Tijdens de zitting op 11 juni 2015 heeft appellant zijn standpunt toegelicht, waarbij hij aanvoerde dat de toetsing onzorgvuldig was verlopen. Hij stelde dat er slechts drie dossiers waren getoetst in plaats van vier, wat volgens hem een onvolledig beeld van zijn praktijk gaf. Appellant voerde ook aan dat de toetsers ten onrechte tot de conclusie waren gekomen dat de bijzondere controleopdracht niet voldeed aan de gestelde eisen. Het College heeft vastgesteld dat de toetsingsdag niet geheel volgens de richtlijnen van het handboek was verlopen, maar oordeelde dat dit niet automatisch betekende dat verweerder niet op basis van de bevindingen van de toetsers tot een eindoordeel had kunnen komen.

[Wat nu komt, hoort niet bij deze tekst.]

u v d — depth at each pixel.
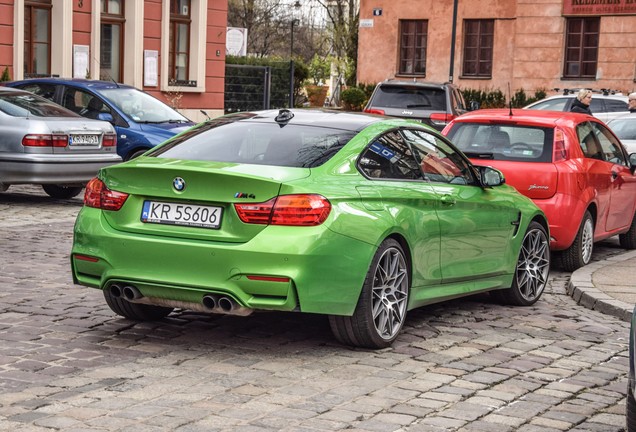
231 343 7.45
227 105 35.28
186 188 6.92
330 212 6.86
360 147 7.49
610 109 25.50
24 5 26.64
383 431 5.57
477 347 7.69
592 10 40.94
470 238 8.41
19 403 5.83
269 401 6.05
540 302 9.80
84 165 15.28
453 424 5.75
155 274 6.95
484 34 43.50
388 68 45.50
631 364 5.18
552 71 41.84
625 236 13.95
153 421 5.58
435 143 8.47
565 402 6.33
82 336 7.49
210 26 32.72
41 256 10.98
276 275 6.69
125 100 18.06
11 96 15.56
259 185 6.77
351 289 6.99
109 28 29.38
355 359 7.12
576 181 11.30
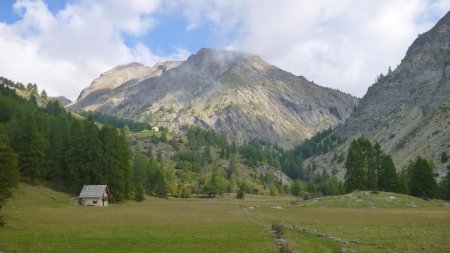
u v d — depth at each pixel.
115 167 128.62
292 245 42.78
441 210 93.75
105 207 109.44
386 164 146.00
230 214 89.12
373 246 42.69
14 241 43.28
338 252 39.75
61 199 109.81
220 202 159.62
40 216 72.44
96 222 65.69
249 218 78.12
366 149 139.88
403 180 146.62
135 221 69.25
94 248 40.72
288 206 122.25
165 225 63.81
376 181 138.38
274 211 98.00
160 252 39.28
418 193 142.75
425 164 143.00
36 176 116.44
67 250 39.19
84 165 125.56
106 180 126.56
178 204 138.00
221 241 46.28
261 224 66.25
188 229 58.44
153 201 157.38
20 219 65.25
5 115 172.12
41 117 150.50
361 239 47.59
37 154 116.75
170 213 91.06
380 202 110.88
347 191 139.25
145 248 41.38
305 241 47.03
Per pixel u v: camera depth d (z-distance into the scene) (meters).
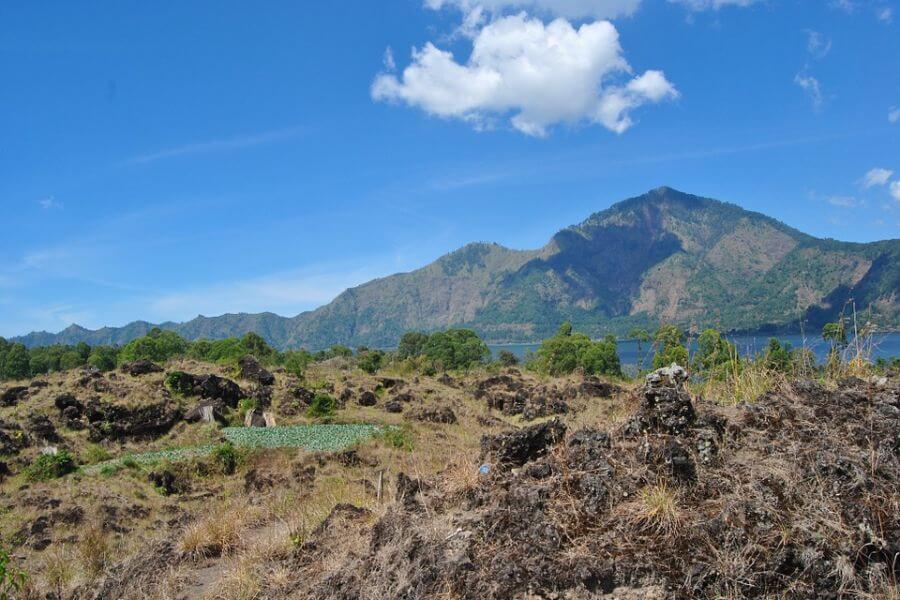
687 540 4.16
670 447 4.85
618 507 4.61
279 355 58.44
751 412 5.50
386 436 20.94
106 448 21.98
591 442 5.36
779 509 4.23
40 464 18.52
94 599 7.10
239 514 9.12
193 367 31.62
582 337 46.59
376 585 4.86
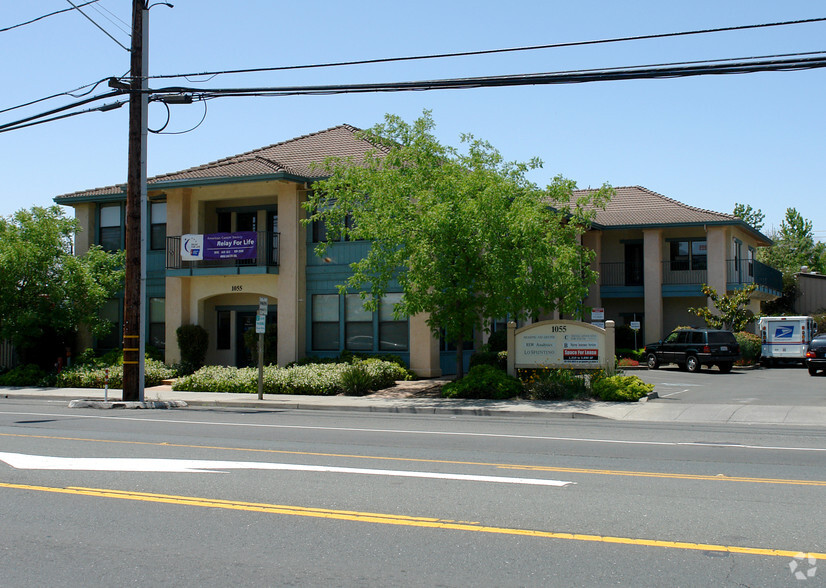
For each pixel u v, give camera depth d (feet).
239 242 84.33
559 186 68.28
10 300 82.43
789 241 265.13
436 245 63.31
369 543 20.71
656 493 26.48
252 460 33.17
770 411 54.75
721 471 30.81
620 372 65.87
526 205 64.75
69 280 83.97
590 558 19.30
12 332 82.64
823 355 93.40
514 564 18.88
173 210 89.40
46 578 18.22
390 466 31.68
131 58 59.47
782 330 112.47
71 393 72.95
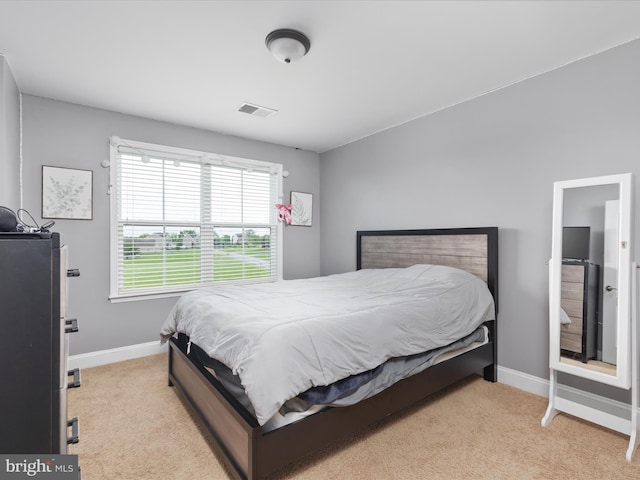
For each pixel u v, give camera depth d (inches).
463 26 73.3
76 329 40.3
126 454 68.3
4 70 83.8
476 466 64.8
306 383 56.9
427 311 83.0
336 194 170.1
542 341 95.6
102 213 118.0
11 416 32.9
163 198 131.9
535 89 96.3
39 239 33.8
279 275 164.6
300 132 146.8
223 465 65.1
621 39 78.7
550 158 93.4
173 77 96.2
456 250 114.4
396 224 138.7
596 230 78.1
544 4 66.1
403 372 74.5
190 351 87.5
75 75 94.5
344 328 66.2
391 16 69.6
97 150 117.3
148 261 128.3
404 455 67.9
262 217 160.2
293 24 72.1
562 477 62.0
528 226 98.3
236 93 106.9
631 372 71.9
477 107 110.3
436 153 123.1
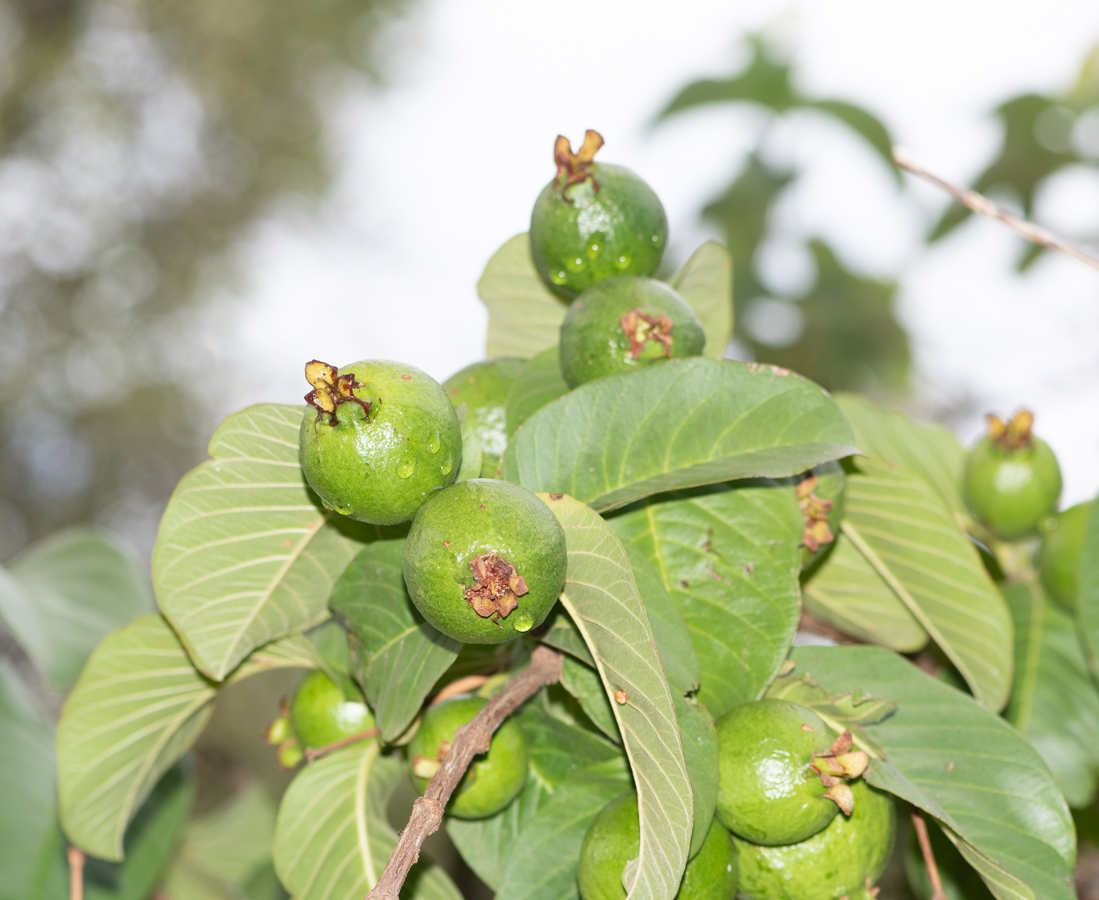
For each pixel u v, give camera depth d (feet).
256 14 11.15
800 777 2.49
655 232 2.69
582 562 2.47
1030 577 2.96
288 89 11.63
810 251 5.36
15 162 10.82
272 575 2.62
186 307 11.02
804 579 2.85
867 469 2.71
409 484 2.44
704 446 2.56
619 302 2.61
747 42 5.04
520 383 2.68
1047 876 2.54
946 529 2.71
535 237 2.70
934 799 2.58
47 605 3.17
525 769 2.61
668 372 2.56
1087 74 4.74
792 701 2.61
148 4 10.87
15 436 10.15
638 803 2.46
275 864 2.64
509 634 2.41
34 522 9.95
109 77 11.08
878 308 5.39
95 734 2.75
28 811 3.00
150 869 3.07
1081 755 2.81
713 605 2.57
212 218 11.34
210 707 2.84
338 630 2.74
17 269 10.73
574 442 2.56
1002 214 2.77
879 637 2.88
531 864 2.56
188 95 11.23
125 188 11.16
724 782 2.50
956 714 2.61
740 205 5.22
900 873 3.41
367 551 2.60
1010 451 2.89
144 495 10.48
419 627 2.56
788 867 2.53
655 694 2.41
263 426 2.56
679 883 2.42
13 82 10.68
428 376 2.48
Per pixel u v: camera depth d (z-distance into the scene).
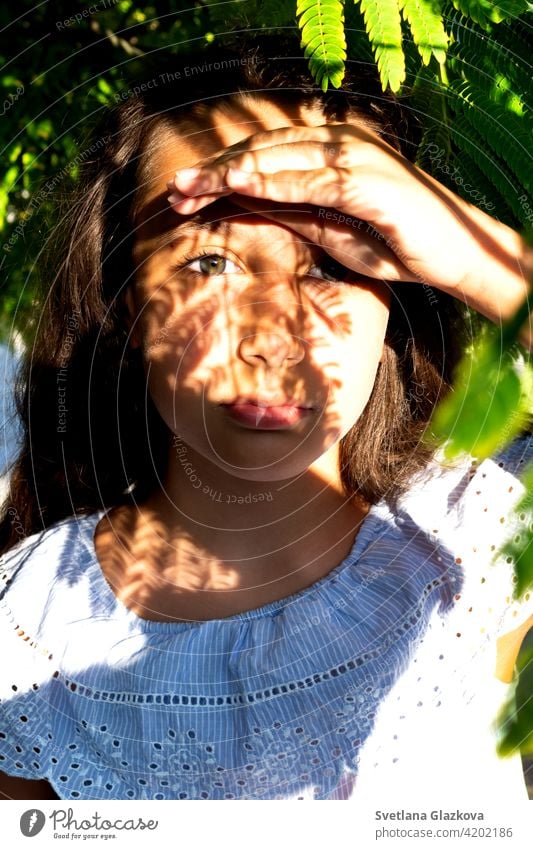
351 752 1.21
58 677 1.24
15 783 1.29
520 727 0.78
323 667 1.21
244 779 1.21
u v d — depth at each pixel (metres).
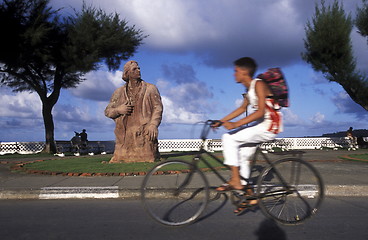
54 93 21.08
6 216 4.21
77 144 20.52
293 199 3.79
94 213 4.34
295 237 3.28
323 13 19.14
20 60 18.45
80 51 20.05
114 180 6.59
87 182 6.34
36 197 5.45
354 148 21.97
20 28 17.92
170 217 3.67
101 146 22.55
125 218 4.06
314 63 19.44
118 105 9.91
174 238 3.27
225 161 3.68
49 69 21.58
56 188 5.64
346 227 3.61
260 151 3.82
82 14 20.00
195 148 22.00
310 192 3.81
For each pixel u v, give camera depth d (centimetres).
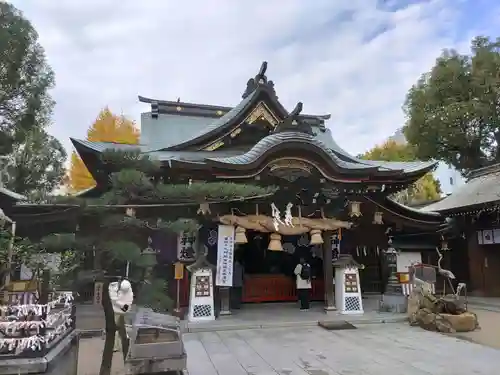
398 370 684
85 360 747
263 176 1224
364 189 1417
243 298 1460
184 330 1023
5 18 1836
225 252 1171
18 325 448
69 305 591
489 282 1717
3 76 1845
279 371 683
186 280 1291
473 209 1688
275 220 1217
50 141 2206
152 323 602
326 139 2027
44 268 623
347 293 1241
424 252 1800
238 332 1020
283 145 1191
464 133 2333
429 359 753
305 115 2073
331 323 1101
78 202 536
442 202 1989
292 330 1041
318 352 812
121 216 582
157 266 1275
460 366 705
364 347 852
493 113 2227
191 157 1401
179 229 616
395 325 1101
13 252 634
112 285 652
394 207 1582
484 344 876
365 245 1612
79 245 538
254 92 1498
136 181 554
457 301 1067
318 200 1348
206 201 734
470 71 2291
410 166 1530
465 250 1830
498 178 1847
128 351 599
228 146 1557
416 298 1146
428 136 2417
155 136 1808
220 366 715
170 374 578
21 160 2055
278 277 1519
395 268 1323
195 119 1955
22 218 998
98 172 1207
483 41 2367
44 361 437
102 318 1003
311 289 1530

Het College concludeert echter dat het bestreden besluit onvoldoende draagkrachtig was gemotiveerd, vooral omdat verweerder niet inhoudelijk was ingegaan op het rapport van de contra-expert. Het College heeft het beroep gegrond verklaard, het bestreden besluit vernietigd en verweerder opgedragen binnen zes weken een nieuw besluit te nemen, waarbij ook de proceskosten van appellant worden vergoed.